▸ Directive: From the first line to the last, print the material exactly, skipping the pictures.

::::::

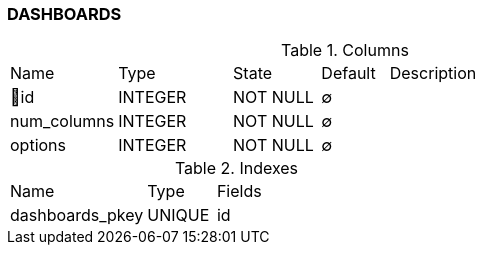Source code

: [[t-dashboards]]
=== DASHBOARDS



.Columns
[cols="16,17,13,10,44a"]
|===
|Name|Type|State|Default|Description
|🔑id
|INTEGER
|NOT NULL
|∅
|

|num_columns
|INTEGER
|NOT NULL
|∅
|

|options
|INTEGER
|NOT NULL
|∅
|
|===

.Indexes
[cols="30,15,55a"]
|===
|Name|Type|Fields
|dashboards_pkey
|UNIQUE
|id

|===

::::::

▸ Written answer:
Source code

: [[t-dashboards]]
=== DASHBOARDS



.Columns
[cols="16,17,13,10,44a"]
|===
|Name|Type|State|Default|Description
|🔑id
|INTEGER
|NOT NULL
|∅
|

|num_columns
|INTEGER
|NOT NULL
|∅
|

|options
|INTEGER
|NOT NULL
|∅
|
|===

.Indexes
[cols="30,15,55a"]
|===
|Name|Type|Fields
|dashboards_pkey
|UNIQUE
|id

|===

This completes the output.